Hiram E. Chodosh became the fifth president of Claremont McKenna College on July 1, 2013. An accomplished leader in several domains, he is widely recognized for his innovations in higher education, scholarship in comparative law, and expertise in international justice reform.
As Claremont McKenna College’s president, Chodosh has implemented several new programs and centers to enhance the College’s singular leadership mission in liberal education. Chodosh has led the College’s commitment to generating opportunities for student learning, personal growth, and success. Under his leadership, the College has raised more than $135 million in new funding for the Student Imperative, a scholarship, financial aid, and student cohort program. Additionally, the College opened three new centers – the CARE Center, designed to foster the understanding and mitigation of social divisions; the Soll Center for Student Opportunities, which both integrates and elevates advisory support for summer internships and post-graduate success; and the Roberts Pavilion, an award-winning facility for athletics, recreation, and community events that supports the three-college athletic programs of Claremont McKenna College, Harvey Mudd College, and Scripps College (“CMS”). In the 2016-17 NCAA Division III Learfield Directors’ Cup, CMS ranked fourth in the nation. Finally, support for advanced faculty – student collaborative research and 11 institutes and centers has positioned the College as a preeminent research-focused liberal arts institution.
Born in Elizabeth, New Jersey, Chodosh received his B.A. in history from Wesleyan University in 1985 and his J.D. from Yale Law School in 1990. He entered law practice at the New York City headquarters of the international firm Cleary Gottlieb, where he specialized in transnational practice. In 1993, he left the firm to join the faculty at the Case Western Reserve University School of Law in Cleveland.

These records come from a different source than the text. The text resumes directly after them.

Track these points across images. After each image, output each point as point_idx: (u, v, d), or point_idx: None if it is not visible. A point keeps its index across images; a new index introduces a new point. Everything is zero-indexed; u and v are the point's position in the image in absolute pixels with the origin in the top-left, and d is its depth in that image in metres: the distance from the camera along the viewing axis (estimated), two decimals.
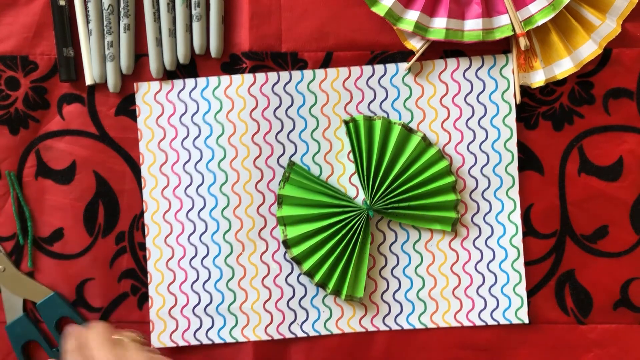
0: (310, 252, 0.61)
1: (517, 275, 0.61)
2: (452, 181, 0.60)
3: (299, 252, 0.60)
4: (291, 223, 0.61)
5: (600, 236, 0.61)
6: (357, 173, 0.60)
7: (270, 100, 0.61)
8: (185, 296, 0.62)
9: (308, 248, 0.60)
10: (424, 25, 0.59)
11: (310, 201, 0.60)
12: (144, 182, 0.62)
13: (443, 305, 0.61)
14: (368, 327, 0.62)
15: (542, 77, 0.60)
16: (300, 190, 0.61)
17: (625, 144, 0.61)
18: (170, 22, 0.61)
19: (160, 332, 0.62)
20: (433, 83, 0.61)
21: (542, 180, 0.61)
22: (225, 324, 0.62)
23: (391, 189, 0.60)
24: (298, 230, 0.61)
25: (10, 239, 0.63)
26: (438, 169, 0.60)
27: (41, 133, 0.62)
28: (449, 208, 0.61)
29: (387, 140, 0.60)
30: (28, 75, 0.62)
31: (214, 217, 0.62)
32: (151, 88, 0.62)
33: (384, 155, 0.60)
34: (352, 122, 0.60)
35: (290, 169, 0.61)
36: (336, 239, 0.60)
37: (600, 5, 0.59)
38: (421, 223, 0.61)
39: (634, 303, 0.61)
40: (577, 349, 0.62)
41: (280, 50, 0.61)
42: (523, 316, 0.61)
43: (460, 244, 0.62)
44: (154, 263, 0.62)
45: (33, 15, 0.62)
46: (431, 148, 0.60)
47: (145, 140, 0.62)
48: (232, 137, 0.61)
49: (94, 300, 0.63)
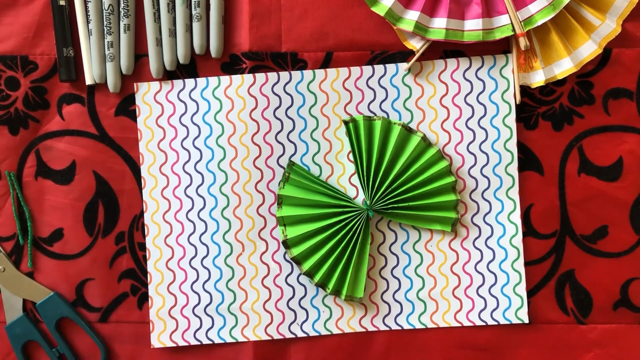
0: (310, 253, 0.61)
1: (517, 275, 0.61)
2: (452, 181, 0.60)
3: (299, 252, 0.60)
4: (291, 223, 0.61)
5: (600, 236, 0.61)
6: (357, 173, 0.60)
7: (270, 101, 0.61)
8: (185, 296, 0.62)
9: (308, 248, 0.60)
10: (424, 25, 0.59)
11: (310, 201, 0.60)
12: (144, 183, 0.62)
13: (443, 305, 0.61)
14: (368, 327, 0.62)
15: (542, 77, 0.60)
16: (300, 191, 0.61)
17: (625, 144, 0.61)
18: (170, 22, 0.61)
19: (160, 332, 0.62)
20: (433, 83, 0.61)
21: (542, 181, 0.61)
22: (225, 324, 0.62)
23: (391, 189, 0.60)
24: (298, 230, 0.61)
25: (10, 239, 0.63)
26: (438, 169, 0.60)
27: (41, 133, 0.62)
28: (448, 208, 0.61)
29: (387, 140, 0.60)
30: (28, 75, 0.62)
31: (214, 218, 0.62)
32: (151, 88, 0.62)
33: (384, 156, 0.60)
34: (352, 122, 0.60)
35: (290, 169, 0.61)
36: (336, 239, 0.60)
37: (600, 5, 0.59)
38: (421, 223, 0.61)
39: (634, 303, 0.61)
40: (577, 349, 0.62)
41: (280, 51, 0.61)
42: (523, 316, 0.61)
43: (460, 244, 0.62)
44: (154, 263, 0.62)
45: (33, 15, 0.62)
46: (431, 148, 0.60)
47: (145, 140, 0.62)
48: (231, 138, 0.61)
49: (93, 300, 0.63)
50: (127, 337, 0.63)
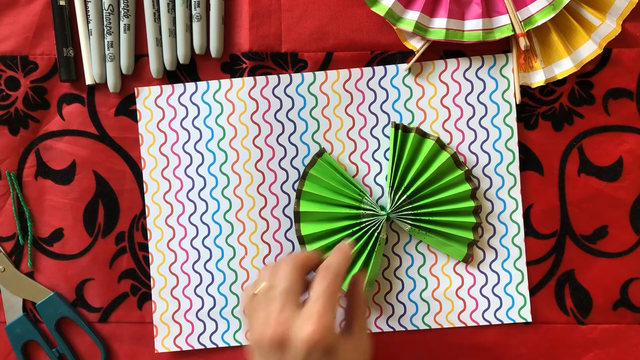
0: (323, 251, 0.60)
1: (519, 274, 0.61)
2: (471, 206, 0.60)
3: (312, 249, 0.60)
4: (306, 221, 0.61)
5: (600, 236, 0.61)
6: (387, 176, 0.60)
7: (270, 103, 0.61)
8: (188, 300, 0.62)
9: (321, 247, 0.60)
10: (424, 25, 0.59)
11: (328, 199, 0.60)
12: (146, 187, 0.62)
13: (447, 305, 0.62)
14: (372, 328, 0.62)
15: (542, 77, 0.60)
16: (319, 188, 0.60)
17: (625, 144, 0.61)
18: (171, 22, 0.61)
19: (164, 336, 0.62)
20: (433, 83, 0.61)
21: (542, 181, 0.61)
22: (229, 328, 0.62)
23: (412, 200, 0.60)
24: (313, 228, 0.60)
25: (10, 239, 0.63)
26: (460, 191, 0.60)
27: (41, 133, 0.62)
28: (466, 228, 0.60)
29: (419, 151, 0.60)
30: (28, 75, 0.62)
31: (216, 220, 0.62)
32: (152, 92, 0.62)
33: (412, 166, 0.60)
34: (396, 128, 0.60)
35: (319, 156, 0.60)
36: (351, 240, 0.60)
37: (600, 5, 0.59)
38: (437, 240, 0.61)
39: (634, 303, 0.61)
40: (577, 349, 0.62)
41: (280, 51, 0.61)
42: (526, 315, 0.61)
43: None
44: (157, 267, 0.62)
45: (33, 16, 0.62)
46: (457, 170, 0.60)
47: (147, 144, 0.62)
48: (233, 141, 0.61)
49: (93, 301, 0.63)
50: (127, 337, 0.63)
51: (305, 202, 0.61)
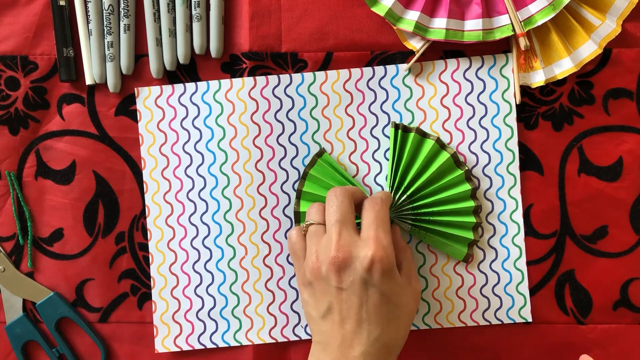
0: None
1: (519, 274, 0.61)
2: (471, 206, 0.60)
3: None
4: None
5: (600, 236, 0.61)
6: (388, 176, 0.60)
7: (271, 103, 0.61)
8: (188, 300, 0.62)
9: None
10: (424, 25, 0.59)
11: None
12: (146, 187, 0.62)
13: (447, 305, 0.61)
14: None
15: (542, 77, 0.60)
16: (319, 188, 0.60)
17: (625, 144, 0.61)
18: (171, 23, 0.61)
19: (165, 336, 0.62)
20: (433, 84, 0.61)
21: (542, 181, 0.61)
22: (229, 328, 0.62)
23: (412, 199, 0.60)
24: None
25: (10, 239, 0.63)
26: (460, 191, 0.60)
27: (41, 133, 0.62)
28: (466, 228, 0.60)
29: (419, 151, 0.60)
30: (28, 75, 0.62)
31: (216, 220, 0.62)
32: (152, 93, 0.61)
33: (412, 166, 0.60)
34: (396, 128, 0.60)
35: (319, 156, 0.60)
36: None
37: (600, 5, 0.59)
38: (437, 240, 0.61)
39: (634, 303, 0.61)
40: (577, 349, 0.62)
41: (280, 51, 0.61)
42: (526, 315, 0.61)
43: None
44: (157, 267, 0.62)
45: (33, 16, 0.62)
46: (457, 170, 0.60)
47: (147, 144, 0.62)
48: (233, 141, 0.61)
49: (93, 301, 0.63)
50: (127, 337, 0.63)
51: (305, 202, 0.61)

During his 13-year tenure at Case, Chodosh taught courses in conflicts of law and comparative and international law. He also served in multiple leadership roles including as the Hostetler Professor of Law, director of the Frederick K. Cox International Law Center, and associate dean for academic affairs. In 2000, he received the Distinguished Teacher Award for his innovations in curriculum and instruction.
Building on his achievements at Case, Chodosh became dean of the S.J. Quinney College of Law at the University of Utah in 2006. During his tenure, he served as the Dean, the Hugh B. Brown Endowed Presidential Professor of Law, and the Senior Presidential Advisor on Global Strategy. In that dual capacity, he helped establish several new university centers to address law and bioscience, global justice, educational innovation, and research on veterans in transition. With his direction, the university embraced the vision, design, and approval for an award-winning LEED Platinum law school facility that now serves as a new gateway to the Utah campus. The building was developed to foster creative educational models that enhance student leadership experiences, interdisciplinary research, and global education. In 2002, National Jurist magazine named Chodosh one of the 25 most influential people in legal education for his numerous contributions to the field.
Beyond his academic leadership, Chodosh has made a global impact through his justice reform efforts, having worked on projects or studies in more than a dozen countries in Asia, Europe, and the Middle East. Since 1996, he has played a central role in the growth of mediation in India, where he lectured and taught mediation as a Fulbright Senior Scholar in 2003. From 2007-2009, he founded and directed Global Justice Project: Iraq under a $10.4 million grant from the U.S. Department of State. This law and policy think tank advised the Iraqi government on legislative and constitutional priorities. He has served in advisory positions on justice reform for the World Bank Justice Reform Group, the International Monetary Fund Legal Department, and many court systems, non-profit organizations, and national commissions. In 2011, President Chodosh was named a recipient of the Gandhi Peace Award.
He has published numerous articles, books, and essays on mediation, legal reform, and comparative law. His recent books include Uniform Civil Code of India: A Blueprint for Scholarly Discourse (with Shimon Shetreet, 2016), Law in Iraq: A Document Companion (with co-editor Chibli Mallat, 2013), both published by Oxford University Press, and Global Justice Reform: A Comparative Methodology (2005, NYU Press).
President Chodosh is married to Priya Junnar, director of CMC’s distinguished Marian Miner Cook Athenaeum.